● **TASK ITEM**:
The records that follow must all be duplicated exactly.

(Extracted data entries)
☆ ☆ ☆
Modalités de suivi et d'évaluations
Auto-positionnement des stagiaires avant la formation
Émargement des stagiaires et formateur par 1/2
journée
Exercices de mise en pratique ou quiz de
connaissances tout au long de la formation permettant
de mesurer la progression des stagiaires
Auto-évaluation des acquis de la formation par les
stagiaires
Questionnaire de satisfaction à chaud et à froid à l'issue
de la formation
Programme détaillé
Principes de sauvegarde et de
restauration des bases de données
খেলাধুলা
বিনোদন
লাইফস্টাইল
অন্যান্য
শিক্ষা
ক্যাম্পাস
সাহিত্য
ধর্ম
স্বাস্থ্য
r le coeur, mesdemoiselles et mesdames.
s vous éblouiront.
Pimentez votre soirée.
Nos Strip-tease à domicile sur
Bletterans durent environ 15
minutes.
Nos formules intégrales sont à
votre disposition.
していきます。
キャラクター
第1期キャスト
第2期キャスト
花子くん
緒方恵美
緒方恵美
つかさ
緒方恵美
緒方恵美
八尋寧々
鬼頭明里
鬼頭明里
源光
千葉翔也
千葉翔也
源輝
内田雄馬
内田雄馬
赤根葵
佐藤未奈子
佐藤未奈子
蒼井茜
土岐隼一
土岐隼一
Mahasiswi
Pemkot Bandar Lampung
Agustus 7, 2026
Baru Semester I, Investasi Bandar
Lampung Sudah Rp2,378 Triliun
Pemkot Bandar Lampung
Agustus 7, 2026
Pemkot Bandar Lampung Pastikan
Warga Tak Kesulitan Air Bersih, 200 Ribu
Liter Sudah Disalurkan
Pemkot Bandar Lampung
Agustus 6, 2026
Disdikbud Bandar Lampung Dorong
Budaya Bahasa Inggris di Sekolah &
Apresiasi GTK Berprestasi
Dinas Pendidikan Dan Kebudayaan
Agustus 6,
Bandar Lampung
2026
☆ ☆ ☆
● **OUTPUT OF THE EXERCISE**:
Modalités de suivi et d'évaluations
Auto-positionnement des stagiaires avant la formation
Émargement des stagiaires et formateur par 1/2
journée
Exercices de mise en pratique ou quiz de
connaissances tout au long de la formation permettant
de mesurer la progression des stagiaires
Auto-évaluation des acquis de la formation par les
stagiaires
Questionnaire de satisfaction à chaud et à froid à l'issue
de la formation
Programme détaillé
Principes de sauvegarde et de
restauration des bases de données
খেলাধুলা
বিনোদন
লাইফস্টাইল
অন্যান্য
শিক্ষা
ক্যাম্পাস
সাহিত্য
ধর্ম
স্বাস্থ্য
r le coeur, mesdemoiselles et mesdames.
s vous éblouiront.
Pimentez votre soirée.
Nos Strip-tease à domicile sur
Bletterans durent environ 15
minutes.
Nos formules intégrales sont à
votre disposition.
していきます。
キャラクター
第1期キャスト
第2期キャスト
花子くん
緒方恵美
緒方恵美
つかさ
緒方恵美
緒方恵美
八尋寧々
鬼頭明里
鬼頭明里
源光
千葉翔也
千葉翔也
源輝
内田雄馬
内田雄馬
赤根葵
佐藤未奈子
佐藤未奈子
蒼井茜
土岐隼一
土岐隼一
Mahasiswi
Pemkot Bandar Lampung
Agustus 7, 2026
Baru Semester I, Investasi Bandar
Lampung Sudah Rp2,378 Triliun
Pemkot Bandar Lampung
Agustus 7, 2026
Pemkot Bandar Lampung Pastikan
Warga Tak Kesulitan Air Bersih, 200 Ribu
Liter Sudah Disalurkan
Pemkot Bandar Lampung
Agustus 6, 2026
Disdikbud Bandar Lampung Dorong
Budaya Bahasa Inggris di Sekolah &
Apresiasi GTK Berprestasi
Dinas Pendidikan Dan Kebudayaan
Agustus 6,
Bandar Lampung
2026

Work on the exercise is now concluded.